- North American cover art
- Developer(s): Park Place Productions
- Publisher(s): Mindscape
- Producer(s): Mark Beaumont
- Programmer(s): Jim Hanson
- Composer(s): Michelle Simon
- Platform(s): NES
- Release: EU: 1992; NA: May 1992;
- Genre(s): Traditional sports (arcade basketball)
- Mode(s): Single-player

= Roundball: 2 on 2 Challenge =

1992 video game

Roundball: 2-On-2 Challenge is a two-on-two basketball video game for the Nintendo Entertainment System that is played on a half court.

Games are played in an arena with a scoreboard and crowd.
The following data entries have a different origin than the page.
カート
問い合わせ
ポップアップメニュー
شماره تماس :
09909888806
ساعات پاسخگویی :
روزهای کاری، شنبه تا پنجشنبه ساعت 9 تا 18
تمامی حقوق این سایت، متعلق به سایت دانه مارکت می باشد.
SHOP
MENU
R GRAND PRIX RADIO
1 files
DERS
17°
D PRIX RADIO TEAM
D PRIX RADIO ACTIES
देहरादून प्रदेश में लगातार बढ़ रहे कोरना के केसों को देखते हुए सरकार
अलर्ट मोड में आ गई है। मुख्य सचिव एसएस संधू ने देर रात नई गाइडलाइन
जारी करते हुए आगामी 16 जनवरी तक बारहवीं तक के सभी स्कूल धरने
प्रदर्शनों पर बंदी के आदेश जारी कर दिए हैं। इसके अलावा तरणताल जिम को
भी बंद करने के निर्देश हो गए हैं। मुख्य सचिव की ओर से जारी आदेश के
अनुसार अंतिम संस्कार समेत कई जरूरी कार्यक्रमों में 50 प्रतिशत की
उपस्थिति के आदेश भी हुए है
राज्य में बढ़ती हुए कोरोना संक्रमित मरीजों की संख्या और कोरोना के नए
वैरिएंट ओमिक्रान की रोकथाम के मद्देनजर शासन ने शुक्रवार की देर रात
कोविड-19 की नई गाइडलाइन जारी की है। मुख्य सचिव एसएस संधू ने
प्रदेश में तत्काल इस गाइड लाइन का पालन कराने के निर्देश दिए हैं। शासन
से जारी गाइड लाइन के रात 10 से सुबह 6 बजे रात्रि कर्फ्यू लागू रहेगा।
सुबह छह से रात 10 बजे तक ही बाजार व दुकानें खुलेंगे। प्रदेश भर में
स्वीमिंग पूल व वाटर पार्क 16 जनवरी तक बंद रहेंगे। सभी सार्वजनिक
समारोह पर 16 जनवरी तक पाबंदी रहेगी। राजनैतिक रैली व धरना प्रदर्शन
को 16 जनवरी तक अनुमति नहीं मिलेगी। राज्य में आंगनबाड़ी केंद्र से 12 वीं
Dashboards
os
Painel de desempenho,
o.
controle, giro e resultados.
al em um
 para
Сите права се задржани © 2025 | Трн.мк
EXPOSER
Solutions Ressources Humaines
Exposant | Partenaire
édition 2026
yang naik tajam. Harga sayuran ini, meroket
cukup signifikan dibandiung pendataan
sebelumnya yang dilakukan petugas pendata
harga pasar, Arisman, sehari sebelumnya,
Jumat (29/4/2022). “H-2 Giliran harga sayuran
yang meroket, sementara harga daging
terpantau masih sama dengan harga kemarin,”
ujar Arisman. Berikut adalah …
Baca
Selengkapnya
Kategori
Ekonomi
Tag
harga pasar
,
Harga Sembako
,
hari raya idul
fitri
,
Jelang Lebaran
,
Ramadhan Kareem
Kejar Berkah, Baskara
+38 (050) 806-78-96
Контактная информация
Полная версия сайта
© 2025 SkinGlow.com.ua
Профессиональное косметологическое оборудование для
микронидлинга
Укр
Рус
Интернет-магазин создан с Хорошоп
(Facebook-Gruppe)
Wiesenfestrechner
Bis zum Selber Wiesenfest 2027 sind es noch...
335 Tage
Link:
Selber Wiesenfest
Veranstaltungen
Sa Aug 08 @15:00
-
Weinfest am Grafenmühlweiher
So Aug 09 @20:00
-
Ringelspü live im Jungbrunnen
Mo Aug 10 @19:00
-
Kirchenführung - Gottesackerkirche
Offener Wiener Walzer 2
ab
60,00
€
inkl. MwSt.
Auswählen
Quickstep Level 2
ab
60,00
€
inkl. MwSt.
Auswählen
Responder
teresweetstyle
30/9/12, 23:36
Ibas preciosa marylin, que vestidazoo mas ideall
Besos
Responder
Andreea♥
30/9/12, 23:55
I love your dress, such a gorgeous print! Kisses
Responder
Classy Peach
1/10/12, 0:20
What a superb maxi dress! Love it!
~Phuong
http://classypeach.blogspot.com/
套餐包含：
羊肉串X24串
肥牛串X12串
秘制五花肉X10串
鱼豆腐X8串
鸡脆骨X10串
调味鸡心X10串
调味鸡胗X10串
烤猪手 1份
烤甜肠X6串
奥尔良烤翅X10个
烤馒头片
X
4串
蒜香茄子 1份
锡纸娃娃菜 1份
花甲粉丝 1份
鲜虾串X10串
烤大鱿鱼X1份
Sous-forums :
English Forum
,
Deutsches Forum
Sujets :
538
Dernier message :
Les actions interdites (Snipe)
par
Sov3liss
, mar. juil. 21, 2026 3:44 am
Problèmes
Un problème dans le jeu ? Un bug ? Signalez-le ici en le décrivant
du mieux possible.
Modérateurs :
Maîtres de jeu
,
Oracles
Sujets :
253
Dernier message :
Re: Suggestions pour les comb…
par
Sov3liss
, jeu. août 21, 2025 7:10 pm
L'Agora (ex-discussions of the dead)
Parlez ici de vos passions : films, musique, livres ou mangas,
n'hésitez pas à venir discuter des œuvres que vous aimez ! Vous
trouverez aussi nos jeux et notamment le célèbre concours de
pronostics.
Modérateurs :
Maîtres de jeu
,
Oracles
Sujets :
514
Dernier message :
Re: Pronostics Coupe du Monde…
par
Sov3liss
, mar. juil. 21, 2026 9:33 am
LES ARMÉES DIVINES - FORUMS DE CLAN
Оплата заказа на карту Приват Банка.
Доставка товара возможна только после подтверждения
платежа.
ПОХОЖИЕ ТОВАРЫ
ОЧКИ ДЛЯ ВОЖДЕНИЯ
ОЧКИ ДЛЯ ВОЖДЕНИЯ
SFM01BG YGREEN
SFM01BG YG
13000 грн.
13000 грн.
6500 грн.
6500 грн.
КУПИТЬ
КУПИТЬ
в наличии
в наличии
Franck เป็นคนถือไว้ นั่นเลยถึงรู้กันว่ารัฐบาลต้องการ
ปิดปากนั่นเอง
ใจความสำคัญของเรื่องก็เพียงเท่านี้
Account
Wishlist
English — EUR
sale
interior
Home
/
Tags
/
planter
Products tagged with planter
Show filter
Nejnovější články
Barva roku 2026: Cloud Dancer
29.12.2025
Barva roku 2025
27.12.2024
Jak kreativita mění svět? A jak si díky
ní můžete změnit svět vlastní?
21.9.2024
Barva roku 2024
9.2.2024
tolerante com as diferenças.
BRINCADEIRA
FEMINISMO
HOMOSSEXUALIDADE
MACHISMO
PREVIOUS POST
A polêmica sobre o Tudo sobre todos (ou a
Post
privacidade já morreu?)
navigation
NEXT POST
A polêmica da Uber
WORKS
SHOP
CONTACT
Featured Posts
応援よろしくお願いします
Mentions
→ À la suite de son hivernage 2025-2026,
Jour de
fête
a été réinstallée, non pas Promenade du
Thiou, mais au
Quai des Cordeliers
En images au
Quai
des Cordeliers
There is also an option to play a one-on-one game. The game modes contain an exhibition game and a tournament mode. Four teams play against each other in a round-robin format in order to determine the winner. Games can be set for either four, eight, twelve or sixteen minutes. Players can choose from 24 fictional basketball athletes - named after the game developers - who each have their own individual stats. The referee is capable of calling fouls in this game.

==Reception==
Allgame gave Roundball: 2 on 2 Challenge a rating of 2.5 out of a possible 5 stars. N-Force gave the a 77% rating while NES Archives gave Roundball: 2 on 2 Challenge a letter grade of C+.